For every line in the records below that holds "Adhes", make a copy.

Start of Records supplied

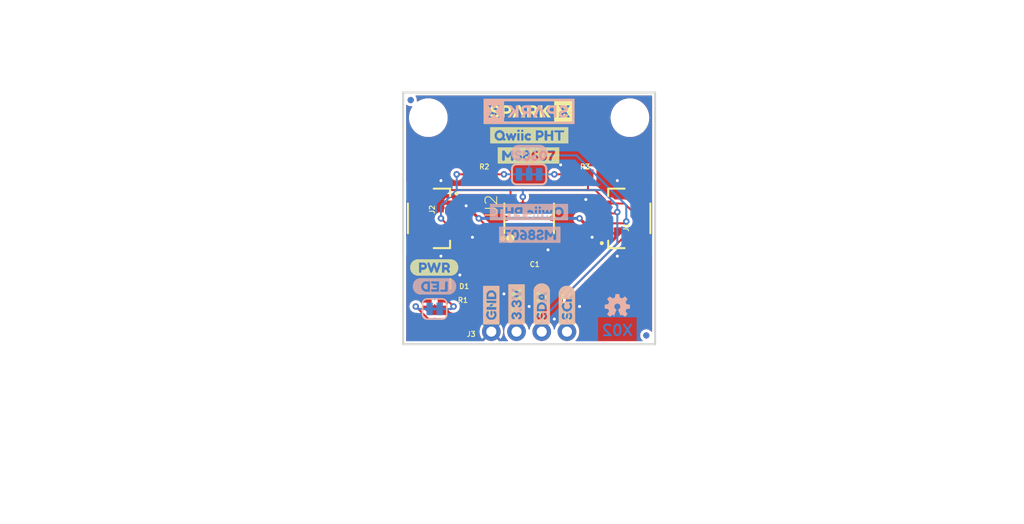
<source format=kicad_pcb>
(kicad_pcb (version 20211014) (generator pcbnew)

  (general
    (thickness 1.6)
  )

  (paper "A4")
  (layers
    (0 "F.Cu" signal)
    (31 "B.Cu" signal)
    (32 "B.Adhes" user "B.Adhesive")
    (33 "F.Adhes" user "F.Adhesive")
    (34 "B.Paste" user)
    (35 "F.Paste" user)
    (36 "B.SilkS" user "B.Silkscreen")
    (37 "F.SilkS" user "F.Silkscreen")
    (38 "B.Mask" user)
    (39 "F.Mask" user)
    (40 "Dwgs.User" user "User.Drawings")
    (41 "Cmts.User" user "User.Comments")
    (42 "Eco1.User" user "User.Eco1")
    (43 "Eco2.User" user "User.Eco2")
    (44 "Edge.Cuts" user)
    (45 "Margin" user)
    (46 "B.CrtYd" user "B.Courtyard")
    (47 "F.CrtYd" user "F.Courtyard")
    (48 "B.Fab" user)
    (49 "F.Fab" user)
    (50 "User.1" user)
    (51 "User.2" user)
    (52 "User.3" user)
    (53 "User.4" user)
    (54 "User.5" user)
    (55 "User.6" user)
    (56 "User.7" user)
    (57 "User.8" user)
    (58 "User.9" user)
  )

  (setup
    (pad_to_mask_clearance 0)
    (pcbplotparams
      (layerselection 0x00010fc_ffffffff)
      (disableapertmacros false)
      (usegerberextensions false)
      (usegerberattributes true)
      (usegerberadvancedattributes true)
      (creategerberjobfile true)
      (svguseinch false)
      (svgprecision 6)
      (excludeedgelayer true)
      (plotframeref false)
      (viasonmask false)
      (mode 1)
      (useauxorigin false)
      (hpglpennumber 1)
      (hpglpenspeed 20)
      (hpglpendiameter 15.000000)
      (dxfpolygonmode true)
      (dxfimperialunits true)
      (dxfusepcbnewfont true)
      (psnegative false)
      (psa4output false)
      (plotreference true)
      (plotvalue true)
      (plotinvisibletext false)
      (sketchpadsonfab false)
      (subtractmaskfromsilk false)
      (outputformat 1)
      (mirror false)
      (drillshape 1)
      (scaleselection 1)
      (outputdirectory "")
    )
  )

  (net 0 "")
  (net 1 "3.3V")
  (net 2 "GND")
  (net 3 "SCL")
  (net 4 "SDA")
  (net 5 "N$1")
  (net 6 "N$2")
  (net 7 "N$3")
  (net 8 "N$4")

  (footprint "eagleBoard:GND1" (layer "F.Cu") (at 144.6911 116.1796 90))

  (footprint "eagleBoard:QWIIC_PHT0" (layer "F.Cu") (at 144.0561 96.6216))

  (footprint "eagleBoard:0603" (layer "F.Cu") (at 138.9761 113.0046))

  (footprint "eagleBoard:SDA8" (layer "F.Cu") (at 149.7711 116.1796 90))

  (footprint "eagleBoard:(PWR)" (layer "F.Cu") (at 136.4361 109.9566))

  (footprint "eagleBoard:JST04_1MM_RA" (layer "F.Cu") (at 140.8811 105.0036 -90))

  (footprint "eagleBoard:SPARKX-MEDIUM" (layer "F.Cu") (at 148.5011 94.2086))

  (footprint "eagleBoard:0603" (layer "F.Cu") (at 153.5811 100.5586 180))

  (footprint "eagleBoard:STAND-OFF" (layer "F.Cu") (at 158.6611 94.8436))

  (footprint "eagleBoard:STAND-OFF" (layer "F.Cu") (at 138.3411 94.8436))

  (footprint "eagleBoard:MS8607-02BA01" (layer "F.Cu") (at 148.5011 105.0036 90))

  (footprint "eagleBoard:0603" (layer "F.Cu") (at 148.5011 108.1786))

  (footprint "eagleBoard:CREATIVE_COMMONS" (layer "F.Cu") (at 115.4811 135.4836))

  (footprint "eagleBoard:LED-0603" (layer "F.Cu") (at 138.9761 111.6076))

  (footprint "eagleBoard:JST04_1MM_RA" (layer "F.Cu")
    (tedit 0) (tstamp b71ccc67-2737-4861-bb07-46df3ac0cf22)
    (at 156.1211 105.0036 90)
    (descr "<h3>SMD- 4 Pin Right Angle </h3>\n<p>Specifications:\n<ul><li>Pin count:4</li>\n<li>Pin pitch:0.1\"</li>\n</ul></p>\n<p>Example device(s):\n<ul><li>CONN_04</li>\n</ul></p>")
    (fp_text reference "J1" (at -1.397 2.159 90) (layer "F.SilkS")
      (effects (font (size 0.512064 0.512064) (thickness 0.097536)) (justify left))
      (tstamp 827b1550-63a2-4c7b-b0c6-518022ff3ebc)
    )
    (fp_text value "Qwiic Right Angle" (at -1.651 3.302 90) (layer "F.Fab")
      (effects (font (size 0.512064 0.512064) (thickness 0.097536)) (justify left))
      (tstamp c17f53a5-26d2-4379-8979-b67fe8cf3cac)
    )
    (fp_line (start -3 0.35) (end -2.25 0.35) (layer "F.SilkS") (width 0.2032) (tstamp 29e4bae3-87ee-4cc0-b2fa-4d5e4fa430b0))
    (fp_line (start 3 0.35) (end 3 2) (layer "F.SilkS") (width 0.2032) (tstamp 3950115b-3c1c-4aa2-9cf1-eb13d8c21f05))
    (fp_line (start 2.25 0.35) (end 3 0.35) (layer "F.SilkS") (width 0.2032) (tstamp 3c874172-e213-47dc-8810-ece1f3fe7cc9))
    (fp_line (start -1.5 4.6) (end 1.5 4.6) (layer "F.SilkS") (width 0.2032) (tstamp ba316ba8-ca7e-4286-8ce5-184cb9f4df5a))
    (fp_line (start -3 2) (end -3 0.35) (layer "F.SilkS") (width 0.2032) (tstamp f04cef09-3ca4-4672-979c-9f782562d010))
    (fp_circle (center -2.5 -0.3) (end -2.3984 -0.3) (layer "F.SilkS") (width 0.2032) (fill none) (tstamp 979e9247-7644-4218-babf-97c2d4af839a))
    (pad "1" smd rect (at -1.5 0 90) (size 0.6 1.35) (layers "F.Cu" "F.Paste" "F.Mask")
      (net 2 "GND") (solder_mask_margin 0.1016) (tstamp 161bb0fa-f077-491a-b5b8-c50a1e81bb82))
    (pad "2" smd rect (at -0.5 0 90) (size 0.6 1.35) (layers "F.Cu" "F.Paste" "F.Mask")
      (net 1 "3.3V") (solder_mask_margin 0.1016) (tstamp 8650deb0-67e9-467b-b3d6-e918c00f6139))
    (pad "3" smd rect (at 0.5 0 90) (size 0.6 1.35) (layers "F.Cu" "F.Paste" "F.Mask")
      (net 4 "SDA") (solder_mask_margin 0.1016) (tstamp 8bef7659-4a61-4858-a6f6-57aa90f237c2))
   
... [602243 chars truncated]
</source>
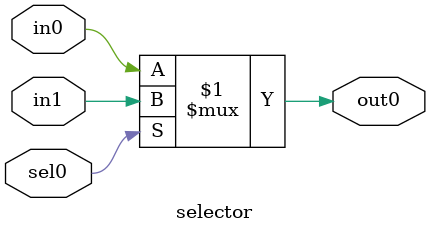
<source format=v>
module selector(
    input wire in0,
    input wire in1,
    input wire sel0,
    output wire out0
);

assign out0 = sel0 ? in1 : in0;

endmodule
</source>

End of Records supplied

Task answer:
    (32 "B.Adhes" user "B.Adhesive")
    (33 "F.Adhes" user "F.Adhesive")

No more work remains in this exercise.